Saved entries
====================

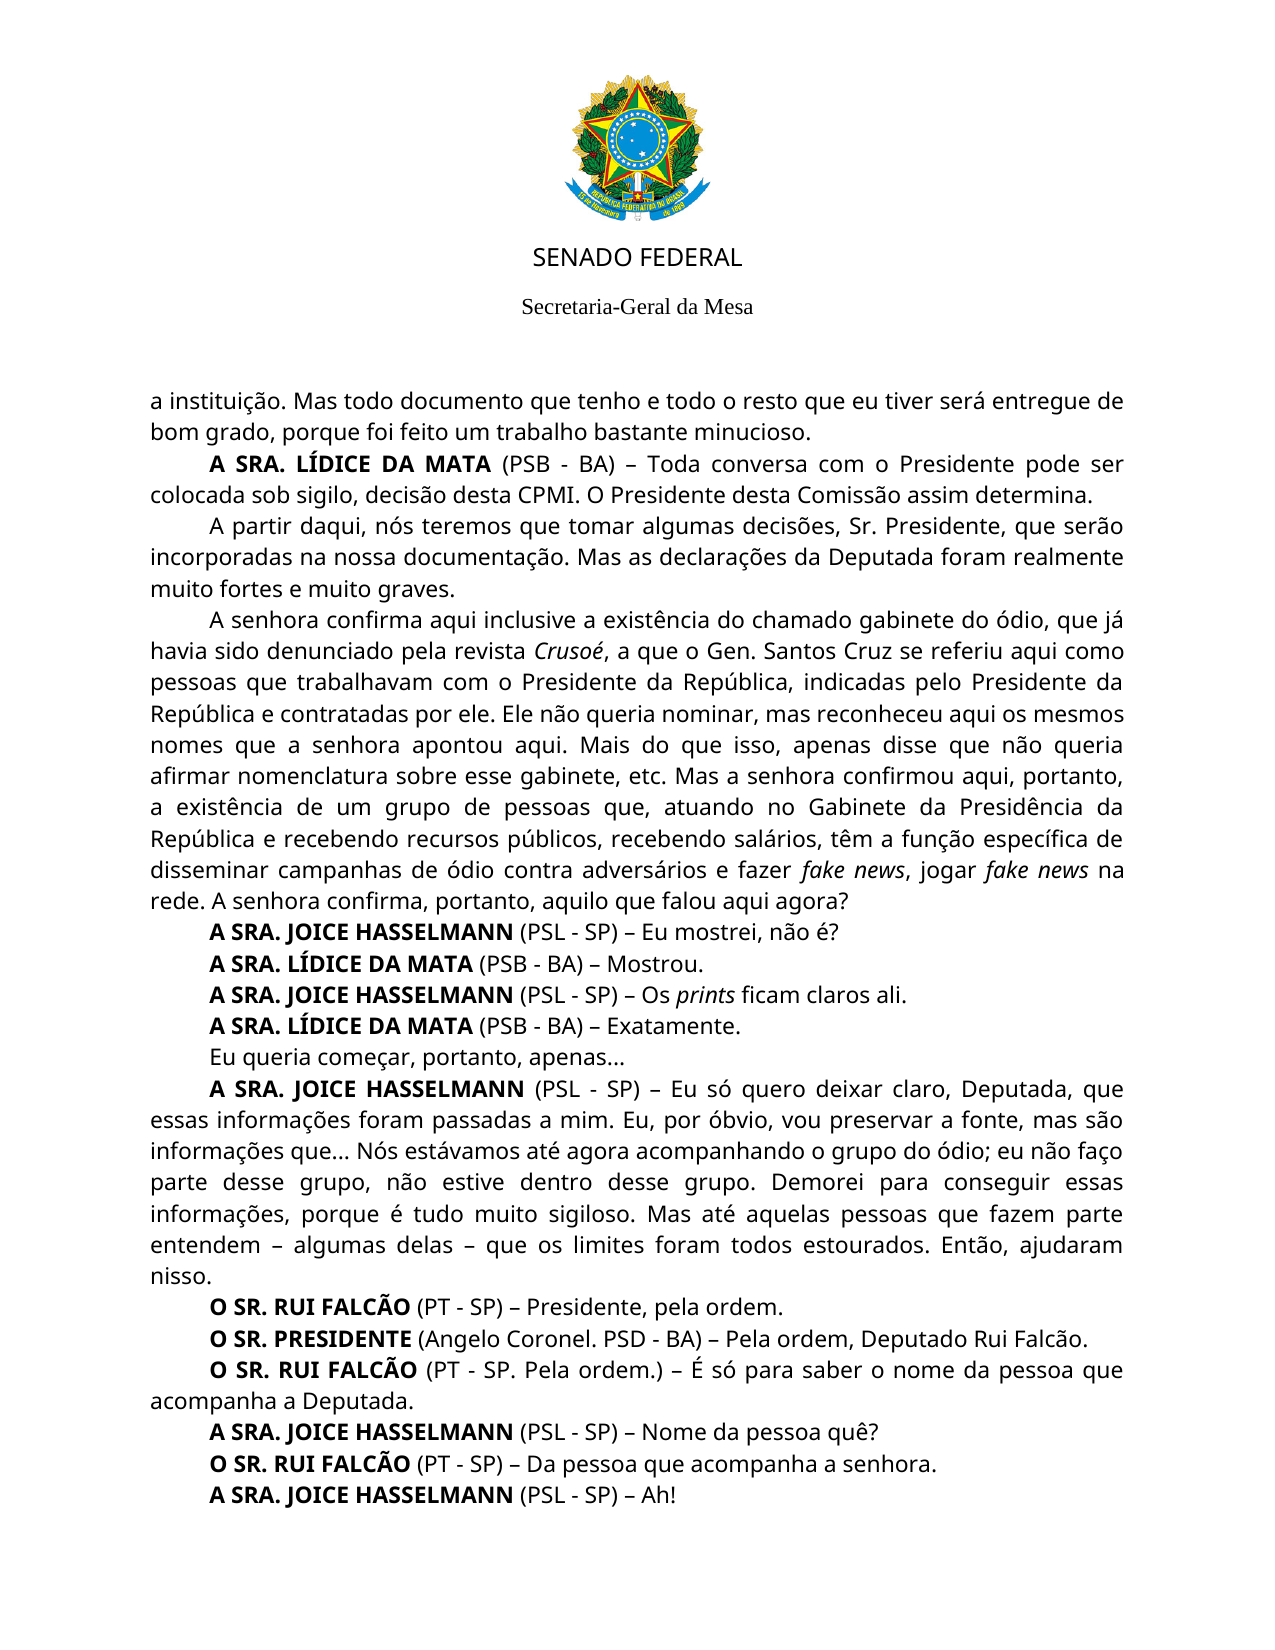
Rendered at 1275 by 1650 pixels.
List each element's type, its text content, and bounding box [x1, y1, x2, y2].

text A SRA. JOICE HASSELMANN (PSL - SP) – Eu só quero deixar claro, Deputada, que essas informações foram passadas a mim. Eu, por óbvio, vou preservar a fonte, mas são informações que... Nós estávamos até agora acompanhando o grupo do ódio; eu não faço parte desse grupo, não estive dentro desse grupo. Demorei para conseguir essas informações, porque é tudo muito sigiloso. Mas até aquelas pessoas que fazem parte entendem – algumas delas – que os limites foram todos estourados. Então, ajudaram nisso. [150, 1072, 1125, 1291]
text A SRA. LÍDICE DA MATA (PSB - BA) – Exatamente. [150, 1010, 1125, 1041]
picture [564, 75, 711, 221]
text O SR. PRESIDENTE (Angelo Coronel. PSD - BA) – Pela ordem, Deputado Rui Falcão. [150, 1322, 1125, 1354]
text A senhora confirma aqui inclusive a existência do chamado gabinete do ódio, que já havia sido denunciado pela revista Crusoé, a que o Gen. Santos Cruz se referiu aqui como pessoas que trabalhavam com o Presidente da República, indicadas pelo Presidente da República e contratadas por ele. Ele não queria nominar, mas reconheceu aqui os mesmos nomes que a senhora apontou aqui. Mais do que isso, apenas disse que não queria afirmar nomenclatura sobre esse gabinete, etc. Mas a senhora confirmou aqui, portanto, a existência de um grupo de pessoas que, atuando no Gabinete da Presidência da República e recebendo recursos públicos, recebendo salários, têm a função específica de disseminar campanhas de ódio contra adversários e fazer fake news, jogar fake news na rede. A senhora confirma, portanto, aquilo que falou aqui agora? [150, 604, 1125, 916]
text A SRA. JOICE HASSELMANN (PSL - SP) – Eu mostrei, não é? [150, 916, 1125, 947]
text A SRA. JOICE HASSELMANN (PSL - SP) – Nome da pessoa quê? [150, 1416, 1125, 1447]
text A SRA. LÍDICE DA MATA (PSB - BA) – Toda conversa com o Presidente pode ser colocada sob sigilo, decisão desta CPMI. O Presidente desta Comissão assim determina. [150, 447, 1125, 510]
text Eu queria começar, portanto, apenas... [150, 1041, 1125, 1072]
text O SR. RUI FALCÃO (PT - SP. Pela ordem.) – É só para saber o nome da pessoa que acompanha a Deputada. [150, 1354, 1125, 1416]
text A SRA. JOICE HASSELMANN (PSL - SP) – Os prints ficam claros ali. [150, 979, 1125, 1010]
text A SRA. JOICE HASSELMANN (PSL - SP) – Eu só peço, Deputada, a preservação de conversas privadas com o Presidente pelo respeito à instituição Presidência da República, a instituição. Mas todo documento que tenho e todo o resto que eu tiver será entregue de bom grado, porque foi feito um trabalho bastante minucioso. [150, 385, 1125, 447]
text A SRA. LÍDICE DA MATA (PSB - BA) – Mostrou. [150, 947, 1125, 979]
text O SR. RUI FALCÃO (PT - SP) – Presidente, pela ordem. [150, 1291, 1125, 1322]
text A partir daqui, nós teremos que tomar algumas decisões, Sr. Presidente, que serão incorporadas na nossa documentação. Mas as declarações da Deputada foram realmente muito fortes e muito graves. [150, 510, 1125, 604]
text O SR. RUI FALCÃO (PT - SP) – Da pessoa que acompanha a senhora. [150, 1447, 1125, 1479]
text A SRA. JOICE HASSELMANN (PSL - SP) – Ah! [150, 1479, 1125, 1510]
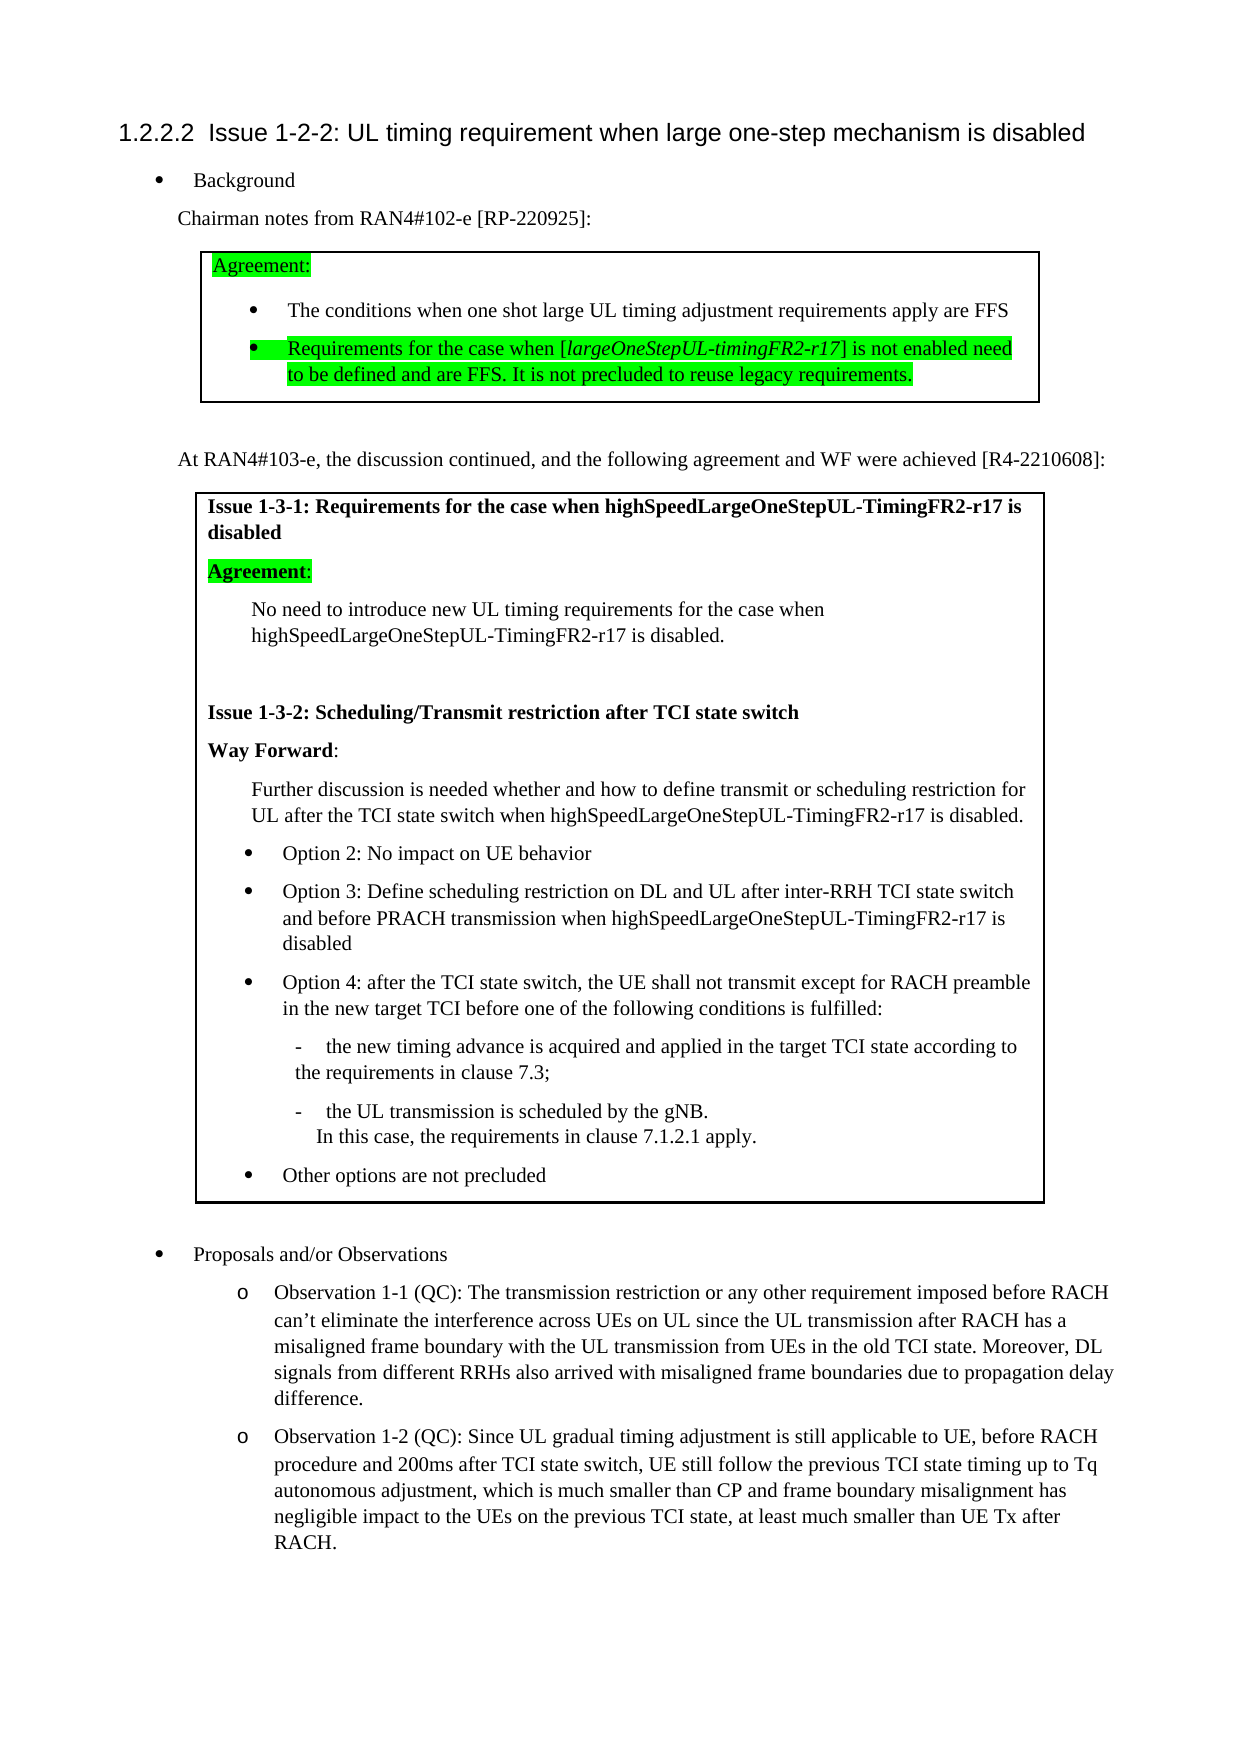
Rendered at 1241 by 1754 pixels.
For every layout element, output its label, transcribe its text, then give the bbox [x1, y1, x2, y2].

list Proposals and/or Observations [156, 1242, 1122, 1266]
text At RAN4#103-e, the discussion continued, and the following agreement and WF were achieved [R4-2210608]: [177, 447, 1122, 471]
list Observation 1-1 (QC): The transmission restriction or any other requirement imposed before RACH can’t eliminate the interference across UEs on UL since the UL transmission after RACH has a misaligned frame boundary with the UL transmission from UEs in the old TCI state. Moreover, DL signals from different RRHs also arrived with misaligned frame boundaries due to propagation delay difference. [236, 1280, 1122, 1410]
text Chairman notes from RAN4#102-e [RP-220925]: [177, 206, 1122, 230]
list Background [156, 168, 1122, 192]
table_header Agreement: The conditions when one shot large UL timing adjustment requirements apply are FFS Requirements for the case when [largeOneStepUL-timingFR2-r17] is not enabled need to be defined and are FFS. It is not precluded to reuse legacy requirements. [202, 253, 1038, 401]
table_header Issue 1-3-1: Requirements for the case when highSpeedLargeOneStepUL-TimingFR2-r17 is disabled Agreement: No need to introduce new UL timing requirements for the case when highSpeedLargeOneStepUL-TimingFR2-r17 is disabled. Issue 1-3-2: Scheduling/Transmit restriction after TCI state switch Way Forward: Further discussion is needed whether and how to define transmit or scheduling restriction for UL after the TCI state switch when highSpeedLargeOneStepUL-TimingFR2-r17 is disabled. Option 2: No impact on UE behavior Option 3: Define scheduling restriction on DL and UL after inter-RRH TCI state switch and before PRACH transmission when highSpeedLargeOneStepUL-TimingFR2-r17 is disabled Option 4: after the TCI state switch, the UE shall not transmit except for RACH preamble in the new target TCI before one of the following conditions is fulfilled: - the new timing advance is acquired and applied in the target TCI state according to the requirements in clause 7.3; - the UL transmission is scheduled by the gNB. In this case, the requirements in clause 7.1.2.1 apply. Other options are not precluded [197, 494, 1043, 1201]
subtitle Issue 1-2-2: UL timing requirement when large one-step mechanism is disabled [118, 118, 1122, 147]
list Observation 1-2 (QC): Since UL gradual timing adjustment is still applicable to UE, before RACH procedure and 200ms after TCI state switch, UE still follow the previous TCI state timing up to Tq autonomous adjustment, which is much smaller than CP and frame boundary misalignment has negligible impact to the UEs on the previous TCI state, at least much smaller than UE Tx after RACH. [236, 1424, 1122, 1554]
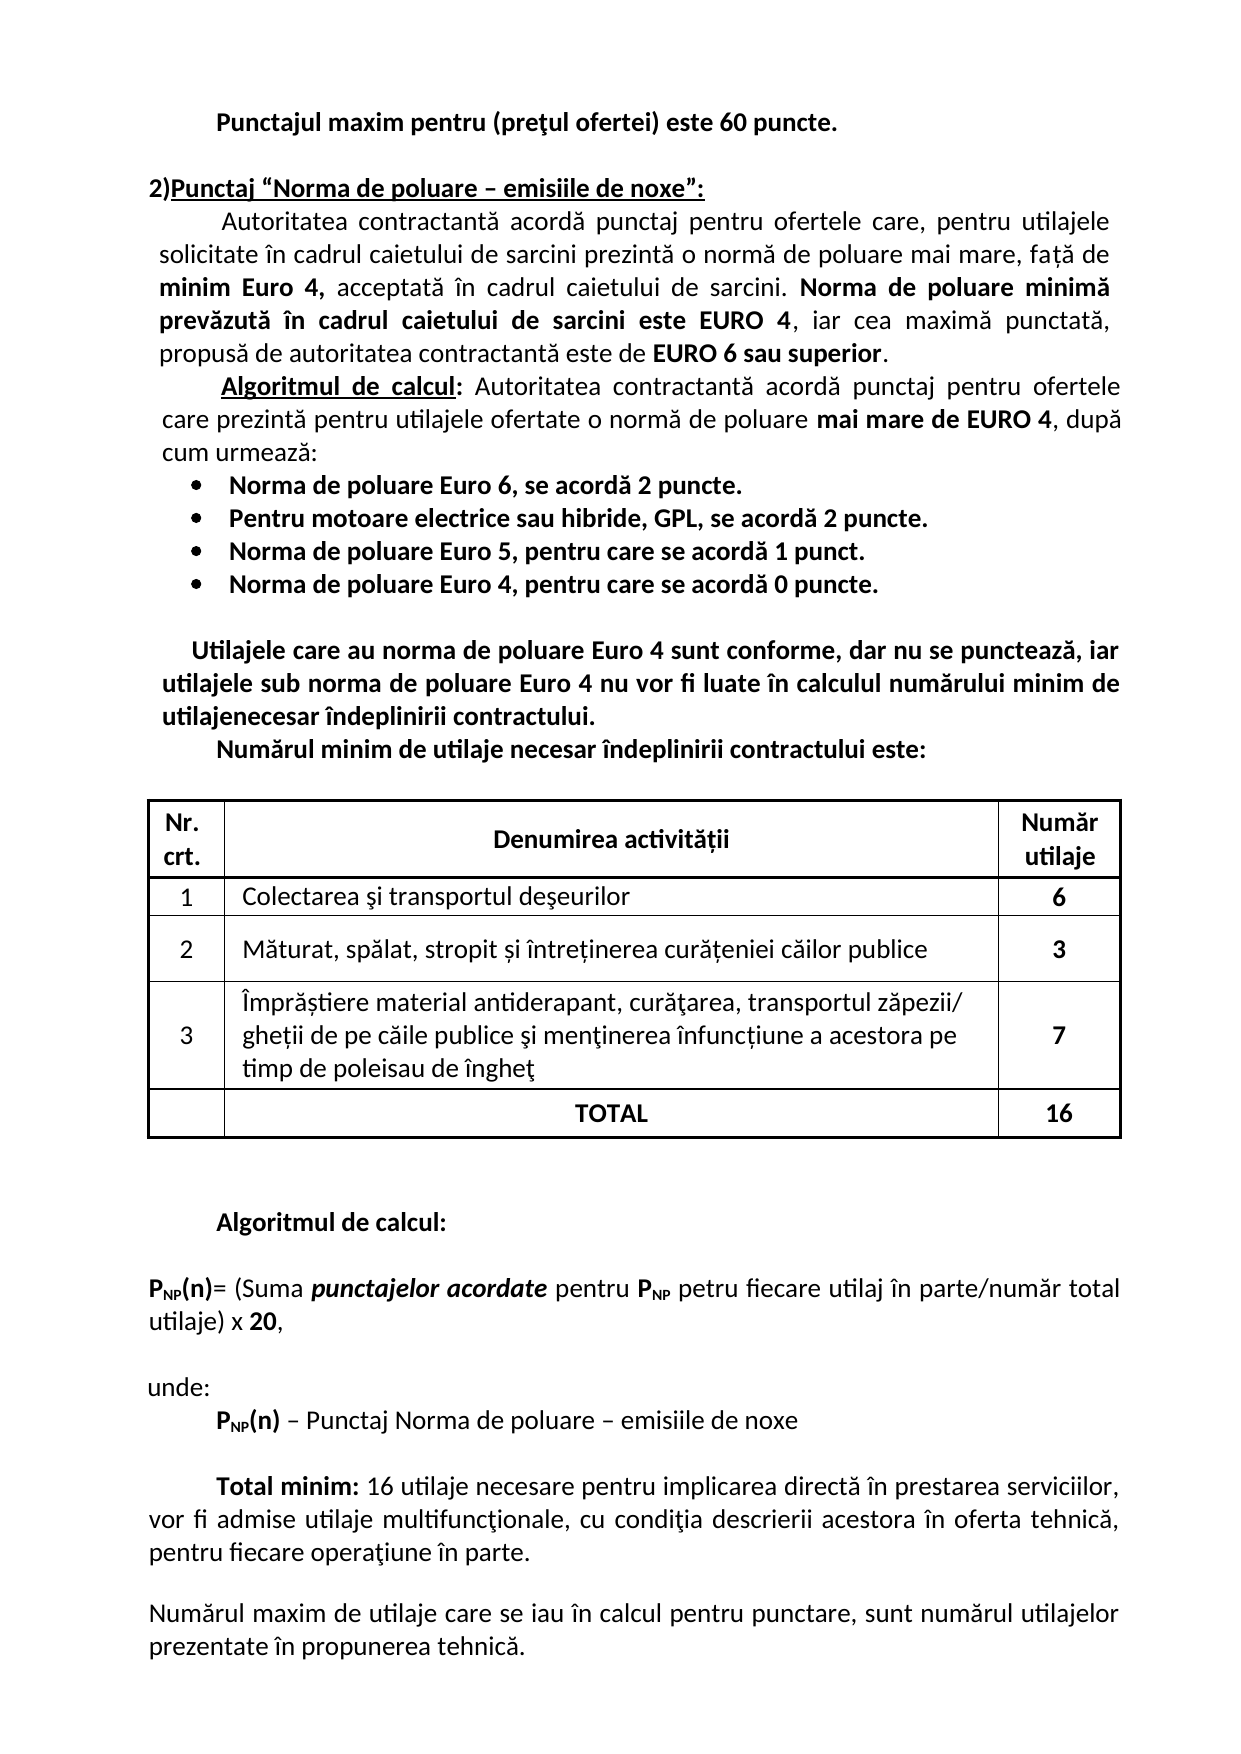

====================

**Activity**
An exact reproduction of the data is required, with pictures excluded.

**Solution below**
Rendered at 1275 by 1650 pixels.
List each element's type, its text content, and bounding box [x1, y1, x2, y2].

text A SRA. JOICE HASSELMANN (PSL - SP) – Eu só quero deixar claro, Deputada, que essas informações foram passadas a mim. Eu, por óbvio, vou preservar a fonte, mas são informações que... Nós estávamos até agora acompanhando o grupo do ódio; eu não faço parte desse grupo, não estive dentro desse grupo. Demorei para conseguir essas informações, porque é tudo muito sigiloso. Mas até aquelas pessoas que fazem parte entendem – algumas delas – que os limites foram todos estourados. Então, ajudaram nisso. [150, 1072, 1125, 1291]
text A SRA. LÍDICE DA MATA (PSB - BA) – Exatamente. [150, 1010, 1125, 1041]
picture [564, 75, 711, 221]
text O SR. PRESIDENTE (Angelo Coronel. PSD - BA) – Pela ordem, Deputado Rui Falcão. [150, 1322, 1125, 1354]
text A senhora confirma aqui inclusive a existência do chamado gabinete do ódio, que já havia sido denunciado pela revista Crusoé, a que o Gen. Santos Cruz se referiu aqui como pessoas que trabalhavam com o Presidente da República, indicadas pelo Presidente da República e contratadas por ele. Ele não queria nominar, mas reconheceu aqui os mesmos nomes que a senhora apontou aqui. Mais do que isso, apenas disse que não queria afirmar nomenclatura sobre esse gabinete, etc. Mas a senhora confirmou aqui, portanto, a existência de um grupo de pessoas que, atuando no Gabinete da Presidência da República e recebendo recursos públicos, recebendo salários, têm a função específica de disseminar campanhas de ódio contra adversários e fazer fake news, jogar fake news na rede. A senhora confirma, portanto, aquilo que falou aqui agora? [150, 604, 1125, 916]
text A SRA. JOICE HASSELMANN (PSL - SP) – Eu mostrei, não é? [150, 916, 1125, 947]
text A SRA. JOICE HASSELMANN (PSL - SP) – Nome da pessoa quê? [150, 1416, 1125, 1447]
text A SRA. LÍDICE DA MATA (PSB - BA) – Toda conversa com o Presidente pode ser colocada sob sigilo, decisão desta CPMI. O Presidente desta Comissão assim determina. [150, 447, 1125, 510]
text Eu queria começar, portanto, apenas... [150, 1041, 1125, 1072]
text O SR. RUI FALCÃO (PT - SP. Pela ordem.) – É só para saber o nome da pessoa que acompanha a Deputada. [150, 1354, 1125, 1416]
text A SRA. JOICE HASSELMANN (PSL - SP) – Os prints ficam claros ali. [150, 979, 1125, 1010]
text A SRA. JOICE HASSELMANN (PSL - SP) – Eu só peço, Deputada, a preservação de conversas privadas com o Presidente pelo respeito à instituição Presidência da República, a instituição. Mas todo documento que tenho e todo o resto que eu tiver será entregue de bom grado, porque foi feito um trabalho bastante minucioso. [150, 385, 1125, 447]
text A SRA. LÍDICE DA MATA (PSB - BA) – Mostrou. [150, 947, 1125, 979]
text O SR. RUI FALCÃO (PT - SP) – Presidente, pela ordem. [150, 1291, 1125, 1322]
text A partir daqui, nós teremos que tomar algumas decisões, Sr. Presidente, que serão incorporadas na nossa documentação. Mas as declarações da Deputada foram realmente muito fortes e muito graves. [150, 510, 1125, 604]
text O SR. RUI FALCÃO (PT - SP) – Da pessoa que acompanha a senhora. [150, 1447, 1125, 1479]
text A SRA. JOICE HASSELMANN (PSL - SP) – Ah! [150, 1479, 1125, 1510]
Rendered at 1241 by 1754 pixels.
For every layout element, output its label, transcribe its text, then give the bbox [x1, y1, x2, y2].

list Proposals and/or Observations [156, 1242, 1122, 1266]
text At RAN4#103-e, the discussion continued, and the following agreement and WF were achieved [R4-2210608]: [177, 447, 1122, 471]
list Observation 1-1 (QC): The transmission restriction or any other requirement imposed before RACH can’t eliminate the interference across UEs on UL since the UL transmission after RACH has a misaligned frame boundary with the UL transmission from UEs in the old TCI state. Moreover, DL signals from different RRHs also arrived with misaligned frame boundaries due to propagation delay difference. [236, 1280, 1122, 1410]
text Chairman notes from RAN4#102-e [RP-220925]: [177, 206, 1122, 230]
list Background [156, 168, 1122, 192]
table_header Agreement: The conditions when one shot large UL timing adjustment requirements apply are FFS Requirements for the case when [largeOneStepUL-timingFR2-r17] is not enabled need to be defined and are FFS. It is not precluded to reuse legacy requirements. [202, 253, 1038, 401]
table_header Issue 1-3-1: Requirements for the case when highSpeedLargeOneStepUL-TimingFR2-r17 is disabled Agreement: No need to introduce new UL timing requirements for the case when highSpeedLargeOneStepUL-TimingFR2-r17 is disabled. Issue 1-3-2: Scheduling/Transmit restriction after TCI state switch Way Forward: Further discussion is needed whether and how to define transmit or scheduling restriction for UL after the TCI state switch when highSpeedLargeOneStepUL-TimingFR2-r17 is disabled. Option 2: No impact on UE behavior Option 3: Define scheduling restriction on DL and UL after inter-RRH TCI state switch and before PRACH transmission when highSpeedLargeOneStepUL-TimingFR2-r17 is disabled Option 4: after the TCI state switch, the UE shall not transmit except for RACH preamble in the new target TCI before one of the following conditions is fulfilled: - the new timing advance is acquired and applied in the target TCI state according to the requirements in clause 7.3; - the UL transmission is scheduled by the gNB. In this case, the requirements in clause 7.1.2.1 apply. Other options are not precluded [197, 494, 1043, 1201]
subtitle Issue 1-2-2: UL timing requirement when large one-step mechanism is disabled [118, 118, 1122, 147]
list Observation 1-2 (QC): Since UL gradual timing adjustment is still applicable to UE, before RACH procedure and 200ms after TCI state switch, UE still follow the previous TCI state timing up to Tq autonomous adjustment, which is much smaller than CP and frame boundary misalignment has negligible impact to the UEs on the previous TCI state, at least much smaller than UE Tx after RACH. [236, 1424, 1122, 1554]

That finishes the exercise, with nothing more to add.